Following the enactment of a new anti-money laundering law in late 2018, on 28 January 2019 the UAE issued Cabinet Resolution No. 10 of 2019, which contains the provisions necessary for implementing the AML Law.

The AML Resolution introduces a number of significant enhancements to the UAE AML regime including:

(a) the introduction of the “risk-based approach” to AML regulation, whereby FIs and DNFBPs are required to assess a client’s money laundering risk (“ML risk“), assign an ML risk level to each client, and carry on the prescribed client due diligence (“CDD“) in accordance with the ML risk each client presents;  

(b) new CDD measures have been implemented as follows: – CDD must be performed at the start of the business relationship for all transactions in excess of AED 55,000, or wire transfers in excess of AED 3,500; – enhanced CDD is required for clients who present a high ML risk (incl. foreign PEPs); – simplified CDD may be performed for clients who present a low ML risk; – CDD may be outsourced to third parties, or to another group member; – the ability to defer carrying on CDD under certain circumstances; – the requirement to identify the ultimate beneficial owner of a client, defined as the person who holds (jointly or separately) a controlling interest of 25% or more in a client; and – exemption from identifying the beneficial owner(s) and shareholders when the client is a listed company or a majority-owned subsidiary of a holding company.  

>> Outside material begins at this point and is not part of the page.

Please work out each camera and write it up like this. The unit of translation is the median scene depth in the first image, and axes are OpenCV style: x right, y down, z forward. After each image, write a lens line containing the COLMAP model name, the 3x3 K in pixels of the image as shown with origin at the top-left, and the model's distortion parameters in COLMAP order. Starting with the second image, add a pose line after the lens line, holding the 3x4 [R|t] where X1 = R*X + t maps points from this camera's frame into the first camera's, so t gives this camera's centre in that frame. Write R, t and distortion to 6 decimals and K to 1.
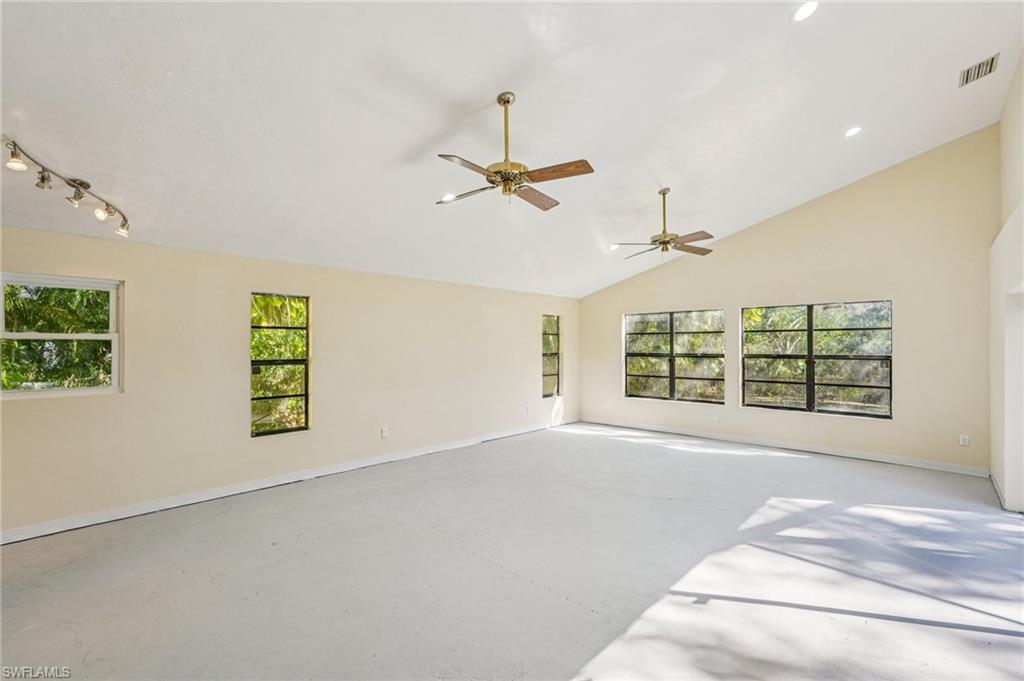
lens RADIAL K [[478.8, 0, 521.7], [0, 478.8, 341.2], [0, 0, 1]] dist [-0.001220, 0.000142]
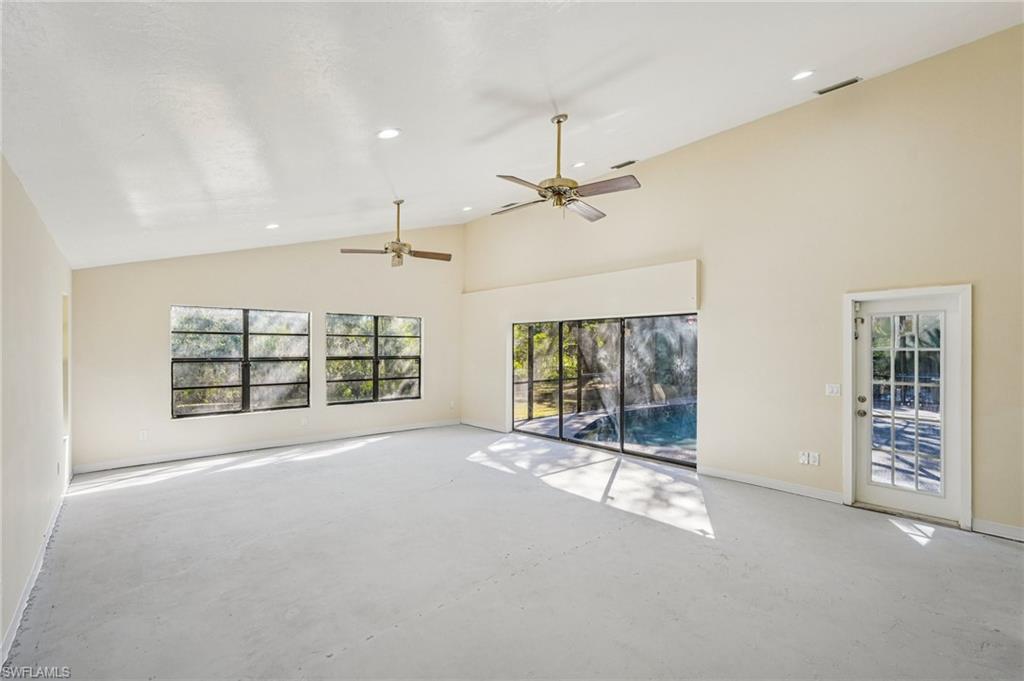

(c) politically exposed persons now include UAE nationals (“local PEPs“). Local PEPs would be subject to additional scrutiny, but only if they present a high ML risk, so  they are not automatically considered high ML risk clients;  

(d) international wire transfers in excess of AED 3,500 require the provision of certain information which allow the traceability of such transfers. Domestic wire transfers are subject to a lighter set of requirements (there is no threshold);  

(e) correspondent banking relationships are now subject to a degree of due diligence by the FIs to whom the AML resolution applies;  

(f) the ML risk for new products and services (e.g., using new technologies or business practices) must be assessed before they are made available to the public, and appropriate ML risk mitigating measures must be put in place;  

(g) companies established in the UAE are required to maintain all the information which would be required as part of the CDD process, and make this information available to the relevant registrar (e.g., the Department of Economic Development in the relevant emirate);  

(h) “financial activities” which are carried on by FIs are listed in the AML Resolution, with the possibility for UAE regulators to expand the list of activities;  

(i) every natural or legal person is required to comply with the regulations issued by the relevant UAE authority to implement the United Nations Security Council Resolutions (the “UNSCRs“) on sanctions; and  

(j) submitting suspicious transaction reports to Financial Information Unit (the “FIU“) is required to be done electronically, and the FIU will publish an annual summary of its AML activities.  

While most of the AML Resolution requirements apply to FIs and DNFBPs, the scope of application has been expanded to include (among others):

(a) companies established in the UAE, which must now maintain records to be used for CDD purposes;

(b) providers of “Money or Value Transfer Services” (“MVTS“) established in the UAE, which are now required to be licensed by the relevant UAE authority, and must comply with the AML resolution. In the absence of a definition under the AML resolution, the FATF guidance on MVTS defines these as: “financial services that involve the acceptance of cash, cheques, other monetary instruments or other stores of value and the payment of a corresponding sum in cash or other form to a beneficiary by means of a communication, message, transfer, or through a clearing network to which the MVTS provider belongs“; and

(c) every company in the UAE, which must now comply with the UAE authorities’ instructions in relation to the implementation of UNSCRs on sanctions.

Companies should first determine whether the AML resolution applies to them, and if it does, determine the extent of its application.

Companies to whom the AML resolution does apply would be best advised to:

(a) carry out a gap analysis to determine the degree of compliance of their existing compliance and AML policies with the detailed requirements introduced under the AML Resolution;

(b) consider updating their business processes and practices, policies and procedures (e.g., client take-on, processing of payments) in light of the new requirements; and

(c) ensure that the CDD information they hold on existing clients satisfies the new requirements of the AML Resolution (note that the AML resolution does not provide for a grace period).

Finally, given the AML Resolution’s alignment with the FATF recommendations, we encourage the legal and compliance functions to familiarize themselves with the AML guidance published by the FATF.